Challenges and Anecdotes From Acquiring Editors

Whether you’re looking to break into the editing field, or just learn more about the so-called gatekeepers of the traditional publishing world, it’s always good to know more about what happens behind the scenes.

As a reminder, acquiring editors work for the publishing houses and are the ones who actually make those large-figured book deals — in addition to revising and editing manuscripts.

At WorldCon 2019’s “Editors’ panel: Challenges and Anecdotes”, I got to hear industry veterans Michael Rowley, Eleanor Teasdale, Ginjer Buchanan, John R. Douglas, and David Thomas Moor talk about their experiences.

The Strangest Part of the Job

  • When you’re doing it right, they pay you. – John R. Douglas
  • The need to cheerleader in-house to sell the book you’re working. – Ginjer Buchanan
  • The job is to find joy and passion and beauty and personality. And edit it out. Then, digest the book down to a single line. – David Thomas Moor.

The Biggest Challenges

  • Authors who don’t want to take edits
    • Usually – they don’t want to
    • Occasionally – they try to counter-argue the grammar or the rhythm, etc.
  • When you give your heart and soul and rah-rah to a book and it just didn’t work out. (Thanks to timing, a bad cover, or just fate).
  • The book(s) you didn’t get — that end up best sellers.
    • Other divisions of the same company over-bidding you
    • Get told ‘no’ at the publisher’s meeting (by Marketing/Sales/etc)
    • Ones you passed on
  • Getting the right cover
  • John Douglas tried to win the Game of Thrones proposed series at auction, but George RR Martin accepted the deal that offered $75k in marketing, over the book deal with more upfront money.

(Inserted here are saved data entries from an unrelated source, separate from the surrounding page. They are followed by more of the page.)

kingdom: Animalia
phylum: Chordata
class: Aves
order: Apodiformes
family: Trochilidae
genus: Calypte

Favorite Book They’ve Worked On

Several of the editors refused to “pick between their children”. But, we got a few answers.

  • Maybe Mike Brooks’s Dead Sky – Michael Rowley
  • John M. Ford’s The Dragon Waiting – John R. Douglas
  • Charlie Stross’s Halting State duology. Also, media tie in novels for Quantum Leap. She read fanzines and hired the best writers. Asked them to pitch her — the writers loved the source material and it showed. Working on that was ‘nothing but fun.’ – Ginjer Buchanan

Practical Advice On Breaking In As An Editor

  • Move to London or New York
  • Get any job at a publishing house and work your way up
    • Private assistant
    • Intern
    • Marketing/Sales/etc
  • Take a job at a small press to build your resume
  • Get a degree in English/editing
  • Earn the “Society of Editors and Proofreaders” certificate [UK]
  • Network (conventions/etc)
  • Look on bookseller websites for jobs or [UK] the IPG
  • Luck

As with everything book or writing related, hard work and luck seems to be a large part of it.

Thanks for tuning in. I’ll be back again soon with more writing tips and writerly musings.